My research interests are in the dynamics of climate change. A general theme of much of my research is to use physical modeling and mathematical methods to address societally relevant problems. I use a variety of models ranging from idealized mathematical representations of climate phenomena that can be solved with pencil and paper to comprehensive climate models that are run on massive computer clusters, also drawing on observations. A few specific themes are described below.

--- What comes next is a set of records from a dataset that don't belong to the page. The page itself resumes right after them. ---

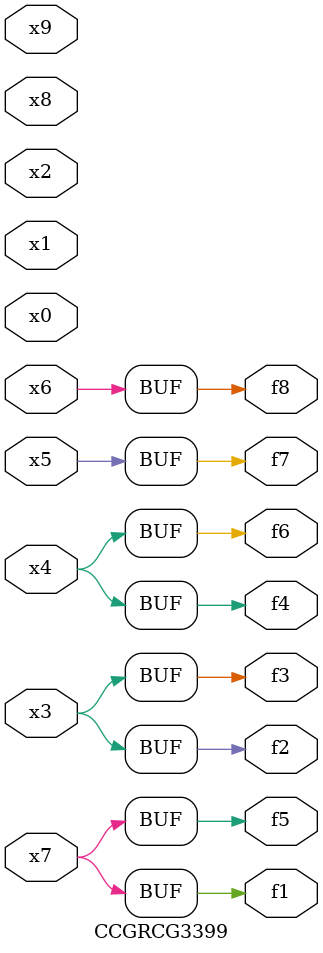
<source format=v>
module CCGRCG3399(
	input x0, x1, x2, x3, x4, x5, x6, x7, x8, x9,
	output f1, f2, f3, f4, f5, f6, f7, f8
);
	assign f1 = x7;
	assign f2 = x3;
	assign f3 = x3;
	assign f4 = x4;
	assign f5 = x7;
	assign f6 = x4;
	assign f7 = x5;
	assign f8 = x6;
endmodule

</source>
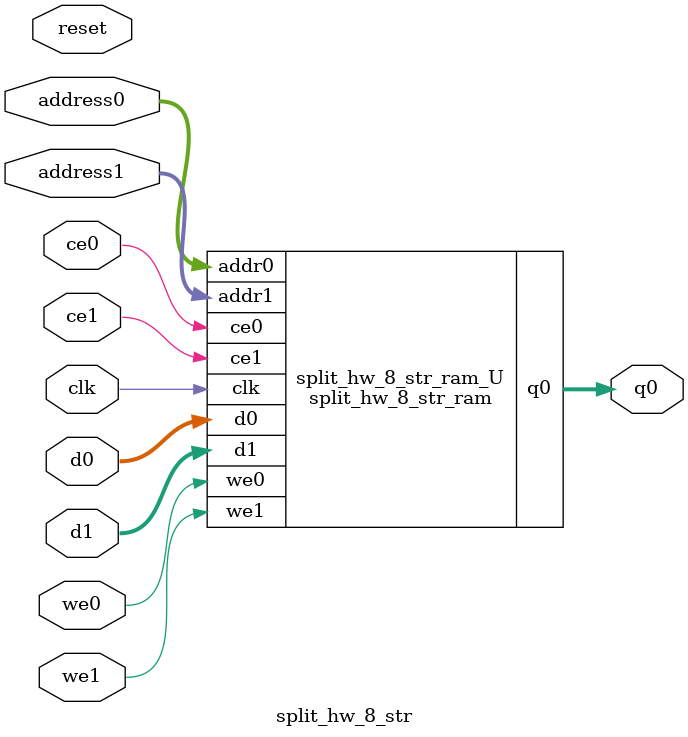
<source format=v>
`timescale 1 ns / 1 ps
module split_hw_8_str_ram (addr0, ce0, d0, we0, q0, addr1, ce1, d1, we1,  clk);

parameter DWIDTH = 8;
parameter AWIDTH = 3;
parameter MEM_SIZE = 8;

input[AWIDTH-1:0] addr0;
input ce0;
input[DWIDTH-1:0] d0;
input we0;
output reg[DWIDTH-1:0] q0;
input[AWIDTH-1:0] addr1;
input ce1;
input[DWIDTH-1:0] d1;
input we1;
input clk;

(* ram_style = "block" *)reg [DWIDTH-1:0] ram[0:MEM_SIZE-1];




always @(posedge clk)  
begin 
    if (ce0) 
    begin
        if (we0) 
        begin 
            ram[addr0] <= d0; 
        end 
        q0 <= ram[addr0];
    end
end


always @(posedge clk)  
begin 
    if (ce1) 
    begin
        if (we1) 
        begin 
            ram[addr1] <= d1; 
        end 
    end
end


endmodule

`timescale 1 ns / 1 ps
module split_hw_8_str(
    reset,
    clk,
    address0,
    ce0,
    we0,
    d0,
    q0,
    address1,
    ce1,
    we1,
    d1);

parameter DataWidth = 32'd8;
parameter AddressRange = 32'd8;
parameter AddressWidth = 32'd3;
input reset;
input clk;
input[AddressWidth - 1:0] address0;
input ce0;
input we0;
input[DataWidth - 1:0] d0;
output[DataWidth - 1:0] q0;
input[AddressWidth - 1:0] address1;
input ce1;
input we1;
input[DataWidth - 1:0] d1;



split_hw_8_str_ram split_hw_8_str_ram_U(
    .clk( clk ),
    .addr0( address0 ),
    .ce0( ce0 ),
    .we0( we0 ),
    .d0( d0 ),
    .q0( q0 ),
    .addr1( address1 ),
    .ce1( ce1 ),
    .we1( we1 ),
    .d1( d1 ));

endmodule


</source>
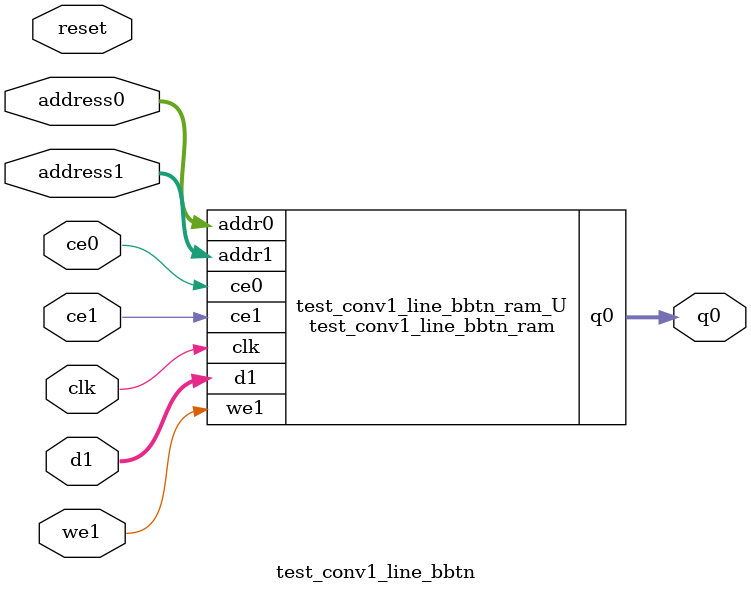
<source format=v>
`timescale 1 ns / 1 ps
module test_conv1_line_bbtn_ram (addr0, ce0, q0, addr1, ce1, d1, we1,  clk);

parameter DWIDTH = 8;
parameter AWIDTH = 10;
parameter MEM_SIZE = 966;

input[AWIDTH-1:0] addr0;
input ce0;
output reg[DWIDTH-1:0] q0;
input[AWIDTH-1:0] addr1;
input ce1;
input[DWIDTH-1:0] d1;
input we1;
input clk;

(* ram_style = "block" *)reg [DWIDTH-1:0] ram[0:MEM_SIZE-1];




always @(posedge clk)  
begin 
    if (ce0) begin
        q0 <= ram[addr0];
    end
end


always @(posedge clk)  
begin 
    if (ce1) begin
        if (we1) 
            ram[addr1] <= d1; 
    end
end


endmodule

`timescale 1 ns / 1 ps
module test_conv1_line_bbtn(
    reset,
    clk,
    address0,
    ce0,
    q0,
    address1,
    ce1,
    we1,
    d1);

parameter DataWidth = 32'd8;
parameter AddressRange = 32'd966;
parameter AddressWidth = 32'd10;
input reset;
input clk;
input[AddressWidth - 1:0] address0;
input ce0;
output[DataWidth - 1:0] q0;
input[AddressWidth - 1:0] address1;
input ce1;
input we1;
input[DataWidth - 1:0] d1;



test_conv1_line_bbtn_ram test_conv1_line_bbtn_ram_U(
    .clk( clk ),
    .addr0( address0 ),
    .ce0( ce0 ),
    .q0( q0 ),
    .addr1( address1 ),
    .ce1( ce1 ),
    .we1( we1 ),
    .d1( d1 ));

endmodule


</source>
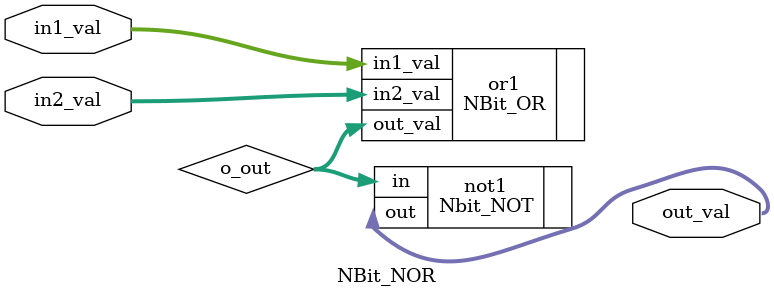
<source format=v>
`timescale 1ns / 1ps

module NBit_NOR #(parameter N = 32)(in1_val, in2_val, out_val);

    input [N-1:0] in1_val;
    input [N-1:0] in2_val;
    output [N-1:0] out_val;  
    
    wire [N-1:0] o_out; 
    
    NBit_OR #(.N(N)) or1(.out_val(o_out), .in1_val(in1_val), .in2_val(in2_val));
    Nbit_NOT #(.N(N)) not1(.out(out_val), .in(o_out));

endmodule

</source>
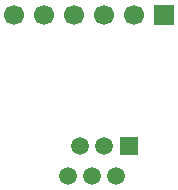
<source format=gbr>
%TF.GenerationSoftware,KiCad,Pcbnew,9.0.3*%
%TF.CreationDate,2025-07-26T18:17:39+02:00*%
%TF.ProjectId,ports_for_motors,706f7274-735f-4666-9f72-5f6d6f746f72,rev?*%
%TF.SameCoordinates,Original*%
%TF.FileFunction,Copper,L2,Bot*%
%TF.FilePolarity,Positive*%
%FSLAX46Y46*%
G04 Gerber Fmt 4.6, Leading zero omitted, Abs format (unit mm)*
G04 Created by KiCad (PCBNEW 9.0.3) date 2025-07-26 18:17:39*
%MOMM*%
%LPD*%
G01*
G04 APERTURE LIST*
%TA.AperFunction,ComponentPad*%
%ADD10R,1.700000X1.700000*%
%TD*%
%TA.AperFunction,ComponentPad*%
%ADD11C,1.700000*%
%TD*%
%TA.AperFunction,ComponentPad*%
%ADD12R,1.520000X1.520000*%
%TD*%
%TA.AperFunction,ComponentPad*%
%ADD13C,1.520000*%
%TD*%
G04 APERTURE END LIST*
D10*
%TO.P,J2,1,Pin_1*%
%TO.N,Net-(J2-Pin_1)*%
X37080000Y-21500000D03*
D11*
%TO.P,J2,2,Pin_2*%
%TO.N,Net-(J2-Pin_2)*%
X34540000Y-21500000D03*
%TO.P,J2,3,Pin_3*%
%TO.N,Net-(J2-Pin_3)*%
X32000000Y-21500000D03*
%TO.P,J2,4,Pin_4*%
%TO.N,Net-(J2-Pin_4)*%
X29460000Y-21500000D03*
%TO.P,J2,5,Pin_5*%
%TO.N,Net-(J2-Pin_5)*%
X26920000Y-21500000D03*
%TO.P,J2,6,Pin_6*%
%TO.N,Net-(J2-Pin_6)*%
X24380000Y-21500000D03*
%TD*%
D12*
%TO.P,J1,1*%
%TO.N,Net-(J2-Pin_1)*%
X34050000Y-32660000D03*
D13*
%TO.P,J1,2*%
%TO.N,Net-(J2-Pin_6)*%
X33030000Y-35200000D03*
%TO.P,J1,3*%
%TO.N,Net-(J2-Pin_2)*%
X32010000Y-32660000D03*
%TO.P,J1,4*%
%TO.N,Net-(J2-Pin_5)*%
X30990000Y-35200000D03*
%TO.P,J1,5*%
%TO.N,Net-(J2-Pin_3)*%
X29970000Y-32660000D03*
%TO.P,J1,6*%
%TO.N,Net-(J2-Pin_4)*%
X28950000Y-35200000D03*
%TD*%
M02*

</source>
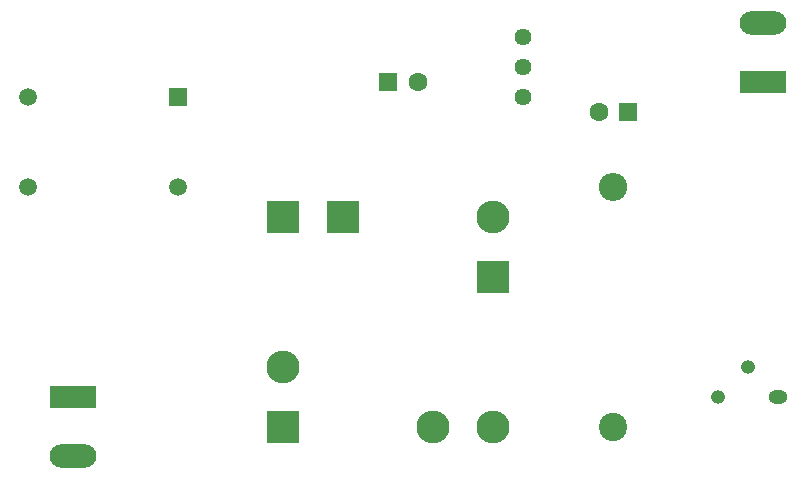
<source format=gbr>
%TF.GenerationSoftware,KiCad,Pcbnew,(5.1.10)-1*%
%TF.CreationDate,2021-08-17T10:22:29+03:00*%
%TF.ProjectId,first project,66697273-7420-4707-926f-6a6563742e6b,rev?*%
%TF.SameCoordinates,Original*%
%TF.FileFunction,Soldermask,Bot*%
%TF.FilePolarity,Negative*%
%FSLAX46Y46*%
G04 Gerber Fmt 4.6, Leading zero omitted, Abs format (unit mm)*
G04 Created by KiCad (PCBNEW (5.1.10)-1) date 2021-08-17 10:22:29*
%MOMM*%
%LPD*%
G01*
G04 APERTURE LIST*
%ADD10C,1.520000*%
%ADD11R,1.520000X1.520000*%
%ADD12R,1.600000X1.600000*%
%ADD13C,1.600000*%
%ADD14O,2.800000X2.800000*%
%ADD15R,2.800000X2.800000*%
%ADD16R,3.960000X1.980000*%
%ADD17O,3.960000X1.980000*%
%ADD18C,2.400000*%
%ADD19O,2.400000X2.400000*%
%ADD20C,1.440000*%
%ADD21O,1.600000X1.200000*%
%ADD22O,1.200000X1.200000*%
G04 APERTURE END LIST*
D10*
%TO.C,T1*%
X107950000Y-76200000D03*
X107950000Y-83820000D03*
D11*
X120650000Y-76200000D03*
D10*
X120650000Y-83820000D03*
%TD*%
D12*
%TO.C,C1*%
X158750000Y-77470000D03*
D13*
X156250000Y-77470000D03*
%TD*%
D12*
%TO.C,C2*%
X138430000Y-74930000D03*
D13*
X140930000Y-74930000D03*
%TD*%
D14*
%TO.C,D1*%
X147320000Y-104140000D03*
D15*
X147320000Y-91440000D03*
%TD*%
D14*
%TO.C,D2*%
X142240000Y-104140000D03*
D15*
X129540000Y-104140000D03*
%TD*%
%TO.C,D3*%
X134620000Y-86360000D03*
D14*
X147320000Y-86360000D03*
%TD*%
D15*
%TO.C,D4*%
X129540000Y-86360000D03*
D14*
X129540000Y-99060000D03*
%TD*%
D16*
%TO.C,J1*%
X111760000Y-101600000D03*
D17*
X111760000Y-106600000D03*
%TD*%
%TO.C,J2*%
X170180000Y-69930000D03*
D16*
X170180000Y-74930000D03*
%TD*%
D18*
%TO.C,R1*%
X157480000Y-104140000D03*
D19*
X157480000Y-83820000D03*
%TD*%
D20*
%TO.C,RV1*%
X149860000Y-71120000D03*
X149860000Y-73660000D03*
X149860000Y-76200000D03*
%TD*%
D21*
%TO.C,U1*%
X171450000Y-101600000D03*
D22*
X168910000Y-99060000D03*
X166370000Y-101600000D03*
%TD*%
M02*

</source>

Arctic sea ice is one of the components of the climate system that has changed most during recent decades, and it is projected to continue to change rapidly during the coming century. A goal of my current research is to develop physical theories to explain how the global sea ice cover interacts with other components of the climate system and how it responds to climate changes. Such theories provide a framework for interpreting the observed sea ice retreat and constraining the widely differing future sea ice projections from current state-of-the-art climate models. Related areas of my research include investigating the possibility of bifurcation thresholds during sea ice retreat ("tipping points"), as well as the impact of cloud simulation errors on sea ice in climate models.
Greenland ice core temperature reconstructions reveal a 1500-year abruptly punctuated cold period which interrupted the transition from last ice age to modern conditions. This period, known as the Younger Dryas, is one of the most dramatic incidents of past abrupt climate change reconstructed from paleoclimate proxy records. I have worked on understanding the mechanism that caused this cold period, and I recently proposed a theory in which the receding glacial ice sheets cause a change in the atmospheric hydrological cycle, which leads to reduced ocean heat transport, expanded sea ice cover, and widespread cooling. My other paleoclimate research includes work on abrupt climate change events during the course of the last ice age, the Late Ordovician glaciation 450 million years ago and accompanying mass extinction, the global glaciation hypothesized to have occurred 650 million years ago ("Snowball Earth"), and the response of tropical atmospheric circulation to past changes in solar radiation.
My research also involves other aspects of atmosphere-ocean dynamics. For example, I have worked on El Niño, which is the largest source of interannual variability in the global climate system. Rapidly varying weather has been frequently suggested to drive El Niño variability. I have investigated the extent to which this weather is modulated by El Niño itself, thereby giving rise to a positive feedback which can amplify El Niño events.
Although my research has not directly involved field work, I have occasionally had the opportunity to take part in research in the field (some photos).